Your goal:
Match the word "positivity". Return each line of the data below where it appears.
[Dataset extract]
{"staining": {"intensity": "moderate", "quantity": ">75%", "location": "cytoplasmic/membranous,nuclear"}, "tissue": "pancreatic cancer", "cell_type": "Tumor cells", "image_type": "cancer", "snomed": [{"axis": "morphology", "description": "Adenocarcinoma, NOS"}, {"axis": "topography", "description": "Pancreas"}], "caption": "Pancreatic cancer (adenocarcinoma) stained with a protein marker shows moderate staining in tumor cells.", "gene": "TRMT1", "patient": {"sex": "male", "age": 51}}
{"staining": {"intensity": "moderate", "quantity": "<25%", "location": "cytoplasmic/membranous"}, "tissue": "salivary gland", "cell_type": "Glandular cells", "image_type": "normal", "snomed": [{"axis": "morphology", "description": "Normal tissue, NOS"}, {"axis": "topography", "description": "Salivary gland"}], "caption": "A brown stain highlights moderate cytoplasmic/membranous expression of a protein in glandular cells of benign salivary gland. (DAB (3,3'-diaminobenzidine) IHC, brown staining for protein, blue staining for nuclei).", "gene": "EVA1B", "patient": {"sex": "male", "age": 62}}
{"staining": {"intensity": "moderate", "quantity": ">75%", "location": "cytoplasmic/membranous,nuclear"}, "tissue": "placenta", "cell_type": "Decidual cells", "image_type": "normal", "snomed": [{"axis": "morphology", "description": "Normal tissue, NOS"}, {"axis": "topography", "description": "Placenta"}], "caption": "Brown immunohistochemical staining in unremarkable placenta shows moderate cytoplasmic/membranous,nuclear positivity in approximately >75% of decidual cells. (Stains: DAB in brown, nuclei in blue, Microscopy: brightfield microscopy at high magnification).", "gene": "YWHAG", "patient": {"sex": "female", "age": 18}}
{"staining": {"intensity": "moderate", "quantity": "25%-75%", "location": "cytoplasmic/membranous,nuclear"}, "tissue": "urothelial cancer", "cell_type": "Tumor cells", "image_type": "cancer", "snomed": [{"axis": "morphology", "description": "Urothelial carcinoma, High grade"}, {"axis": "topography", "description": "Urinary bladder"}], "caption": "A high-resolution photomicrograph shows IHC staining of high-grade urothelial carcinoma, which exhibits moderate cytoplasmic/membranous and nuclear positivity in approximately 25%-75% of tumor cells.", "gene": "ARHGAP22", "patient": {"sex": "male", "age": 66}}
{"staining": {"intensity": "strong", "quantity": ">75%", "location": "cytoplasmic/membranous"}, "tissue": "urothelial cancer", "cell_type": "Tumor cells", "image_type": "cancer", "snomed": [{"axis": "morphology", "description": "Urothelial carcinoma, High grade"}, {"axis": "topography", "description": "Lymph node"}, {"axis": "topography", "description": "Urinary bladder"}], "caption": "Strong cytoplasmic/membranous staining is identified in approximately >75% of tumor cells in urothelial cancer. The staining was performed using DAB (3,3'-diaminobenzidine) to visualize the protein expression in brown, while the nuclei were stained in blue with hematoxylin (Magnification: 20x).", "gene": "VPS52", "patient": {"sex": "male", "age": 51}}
[/Dataset extract]
Problem solution:
{"staining": {"intensity": "moderate", "quantity": ">75%", "location": "cytoplasmic/membranous,nuclear"}, "tissue": "placenta", "cell_type": "Decidual cells", "image_type": "normal", "snomed": [{"axis": "morphology", "description": "Normal tissue, NOS"}, {"axis": "topography", "description": "Placenta"}], "caption": "Brown immunohistochemical staining in unremarkable placenta shows moderate cytoplasmic/membranous,nuclear positivity in approximately >75% of decidual cells. (Stains: DAB in brown, nuclei in blue, Microscopy: brightfield microscopy at high magnification).", "gene": "YWHAG", "patient": {"sex": "female", "age": 18}}
{"staining": {"intensity": "moderate", "quantity": "25%-75%", "location": "cytoplasmic/membranous,nuclear"}, "tissue": "urothelial cancer", "cell_type": "Tumor cells", "image_type": "cancer", "snomed": [{"axis": "morphology", "description": "Urothelial carcinoma, High grade"}, {"axis": "topography", "description": "Urinary bladder"}], "caption": "A high-resolution photomicrograph shows IHC staining of high-grade urothelial carcinoma, which exhibits moderate cytoplasmic/membranous and nuclear positivity in approximately 25%-75% of tumor cells.", "gene": "ARHGAP22", "patient": {"sex": "male", "age": 66}}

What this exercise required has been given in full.